Confirmado na equipe econômica do governo de Jair Bolsonaro, o secretário do Tesouro, Mansueto Almeida, avaliou que o novo governo já começará em uma situação muito melhor do que estava o Brasil há três anos. Em vídeo publicado nesta segunda-feira, 24, pelo Ministério da Fazenda, ele lembrou que no começo de 2016 a taxa Selic estava acima de 14% ao ano e a inflação acumulada em 12 meses superava os 9%. Além disso, a economia vinha com um recuo de 3,5%. “O Brasil do início de 2019 é um País com a inflação abaixo de 4%, com a taxa de juros de 6,5% e inflação esperada para os próximos três anos em torno 4%. Temos uma economia que volta a crescer por uma recuperação cíclica. Os empresários passaram a ter mais confiança e estão investindo mais”, afirmou. Para o secretário, o atual cenário econômico é bom para que a sociedade debata de forma madura e transparente as reformas que o País necessita. Ele citou as reformas da Previdência e a tributária, além de medidas para uma maior abertura comercial e melhoria do ambiente de negócios. “Se nós conseguirmos fazer as reformas no início do governo poderemos consolidar um cenário muito positivo de um País que voltará a crescer 3% ou mais ao ano, com juros e inflação baixos. Isso é melhora de vida e de bem-estar para todo mundo”, completou. Também em vídeo no site da pasta, o secretário da Receita Federal, Jorge Rachid, destacou o trabalho do Fisco no combate à concorrência desleal, mas também no combate a fraudes e corrupção. “Muitas das operações (contra a corrupção) foram iniciadas pelo trabalho das equipes de inteligência e fiscalização da Receita”, afirmou.
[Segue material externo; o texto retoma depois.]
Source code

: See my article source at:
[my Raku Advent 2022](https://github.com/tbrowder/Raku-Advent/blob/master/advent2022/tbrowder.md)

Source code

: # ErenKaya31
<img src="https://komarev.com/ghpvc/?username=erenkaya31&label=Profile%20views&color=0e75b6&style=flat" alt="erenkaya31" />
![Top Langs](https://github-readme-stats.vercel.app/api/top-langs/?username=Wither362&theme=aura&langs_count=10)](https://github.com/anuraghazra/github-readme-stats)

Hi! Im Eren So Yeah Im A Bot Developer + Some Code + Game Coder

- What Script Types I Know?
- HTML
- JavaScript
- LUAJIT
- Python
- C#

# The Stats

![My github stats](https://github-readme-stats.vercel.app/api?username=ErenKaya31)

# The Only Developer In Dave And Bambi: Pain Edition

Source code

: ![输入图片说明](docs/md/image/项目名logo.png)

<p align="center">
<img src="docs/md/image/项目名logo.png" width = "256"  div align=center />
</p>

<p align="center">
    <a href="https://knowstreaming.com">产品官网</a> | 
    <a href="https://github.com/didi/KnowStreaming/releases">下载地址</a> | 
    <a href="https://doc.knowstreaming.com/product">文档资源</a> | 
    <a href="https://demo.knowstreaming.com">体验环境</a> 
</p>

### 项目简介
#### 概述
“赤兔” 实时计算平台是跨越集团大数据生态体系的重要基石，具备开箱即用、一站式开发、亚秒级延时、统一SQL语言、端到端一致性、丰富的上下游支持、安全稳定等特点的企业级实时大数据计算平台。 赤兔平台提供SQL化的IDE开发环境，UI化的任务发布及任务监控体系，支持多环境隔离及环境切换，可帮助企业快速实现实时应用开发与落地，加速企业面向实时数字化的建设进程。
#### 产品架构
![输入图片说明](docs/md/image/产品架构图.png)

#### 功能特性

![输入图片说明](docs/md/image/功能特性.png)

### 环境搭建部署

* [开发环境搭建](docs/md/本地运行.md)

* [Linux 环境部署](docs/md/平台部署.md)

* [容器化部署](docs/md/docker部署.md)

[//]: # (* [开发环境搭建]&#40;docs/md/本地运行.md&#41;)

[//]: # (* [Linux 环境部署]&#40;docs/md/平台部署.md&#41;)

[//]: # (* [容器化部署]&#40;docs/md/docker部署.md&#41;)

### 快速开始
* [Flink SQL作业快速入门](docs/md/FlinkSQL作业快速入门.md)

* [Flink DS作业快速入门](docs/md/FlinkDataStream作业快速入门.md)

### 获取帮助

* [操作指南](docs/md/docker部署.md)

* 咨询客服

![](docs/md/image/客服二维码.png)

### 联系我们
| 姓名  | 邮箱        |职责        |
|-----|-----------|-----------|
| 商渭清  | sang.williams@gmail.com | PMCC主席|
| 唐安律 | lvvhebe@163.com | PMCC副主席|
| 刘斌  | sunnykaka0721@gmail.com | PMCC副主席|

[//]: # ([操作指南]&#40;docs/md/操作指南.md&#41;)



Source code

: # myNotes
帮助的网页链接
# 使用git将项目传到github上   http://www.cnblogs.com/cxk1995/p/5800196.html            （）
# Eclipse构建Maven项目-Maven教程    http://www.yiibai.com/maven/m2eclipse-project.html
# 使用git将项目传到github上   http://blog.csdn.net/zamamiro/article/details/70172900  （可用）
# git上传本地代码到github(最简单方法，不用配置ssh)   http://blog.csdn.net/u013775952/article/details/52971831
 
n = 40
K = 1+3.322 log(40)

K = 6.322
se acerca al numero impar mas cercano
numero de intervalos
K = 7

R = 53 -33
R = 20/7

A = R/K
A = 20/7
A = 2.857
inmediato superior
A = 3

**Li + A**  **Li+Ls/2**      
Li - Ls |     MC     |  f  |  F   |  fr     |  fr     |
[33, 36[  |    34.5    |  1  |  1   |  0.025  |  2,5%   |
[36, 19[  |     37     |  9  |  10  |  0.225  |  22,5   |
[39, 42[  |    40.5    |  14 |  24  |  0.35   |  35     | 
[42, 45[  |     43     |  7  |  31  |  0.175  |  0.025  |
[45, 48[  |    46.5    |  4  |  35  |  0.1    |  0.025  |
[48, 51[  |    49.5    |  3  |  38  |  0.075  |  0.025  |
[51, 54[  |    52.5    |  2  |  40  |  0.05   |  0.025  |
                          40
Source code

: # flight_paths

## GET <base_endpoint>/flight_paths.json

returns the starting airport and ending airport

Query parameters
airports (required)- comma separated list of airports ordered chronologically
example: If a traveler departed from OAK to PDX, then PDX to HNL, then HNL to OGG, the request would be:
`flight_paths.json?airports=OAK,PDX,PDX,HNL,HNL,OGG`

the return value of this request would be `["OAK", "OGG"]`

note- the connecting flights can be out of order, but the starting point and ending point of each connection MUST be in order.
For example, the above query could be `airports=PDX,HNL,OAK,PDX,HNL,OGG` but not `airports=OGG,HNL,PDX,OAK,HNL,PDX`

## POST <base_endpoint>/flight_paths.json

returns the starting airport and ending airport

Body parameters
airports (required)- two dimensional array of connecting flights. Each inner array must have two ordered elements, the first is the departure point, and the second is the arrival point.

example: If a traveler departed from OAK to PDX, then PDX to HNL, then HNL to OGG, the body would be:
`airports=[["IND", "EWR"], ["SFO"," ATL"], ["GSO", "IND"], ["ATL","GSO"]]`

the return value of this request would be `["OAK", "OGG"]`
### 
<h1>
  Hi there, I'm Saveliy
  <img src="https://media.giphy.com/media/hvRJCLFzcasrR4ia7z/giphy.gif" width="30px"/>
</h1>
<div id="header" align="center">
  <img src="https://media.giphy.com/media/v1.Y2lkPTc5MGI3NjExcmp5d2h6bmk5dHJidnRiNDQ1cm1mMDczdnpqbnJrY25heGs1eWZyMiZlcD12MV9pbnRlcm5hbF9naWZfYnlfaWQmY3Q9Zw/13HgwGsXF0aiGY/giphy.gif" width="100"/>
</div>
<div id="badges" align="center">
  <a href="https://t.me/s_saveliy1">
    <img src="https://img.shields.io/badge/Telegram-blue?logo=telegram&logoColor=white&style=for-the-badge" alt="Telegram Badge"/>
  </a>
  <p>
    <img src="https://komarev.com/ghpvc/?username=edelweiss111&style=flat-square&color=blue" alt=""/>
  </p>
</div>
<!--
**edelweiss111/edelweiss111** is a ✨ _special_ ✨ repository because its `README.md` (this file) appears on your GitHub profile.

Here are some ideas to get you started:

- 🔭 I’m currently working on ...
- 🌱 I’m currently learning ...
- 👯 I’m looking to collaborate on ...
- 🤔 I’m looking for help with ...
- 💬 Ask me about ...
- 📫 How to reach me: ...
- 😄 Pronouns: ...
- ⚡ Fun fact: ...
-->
Rachid também destacou medidas de desburocratização tomadas pelo órgão. Para o secretário, o Fisco deve continuar investindo no processo de simplificação tributária. “Poderíamos avançar na simplificação do PIS/Cofins, que é um tributo que hoje é muito complexo e gera litígios e dúvidas para os contribuintes e para o próprio Fisco. Essa simplificação pode ser feita de maneira infraconstitucional”, lembrou.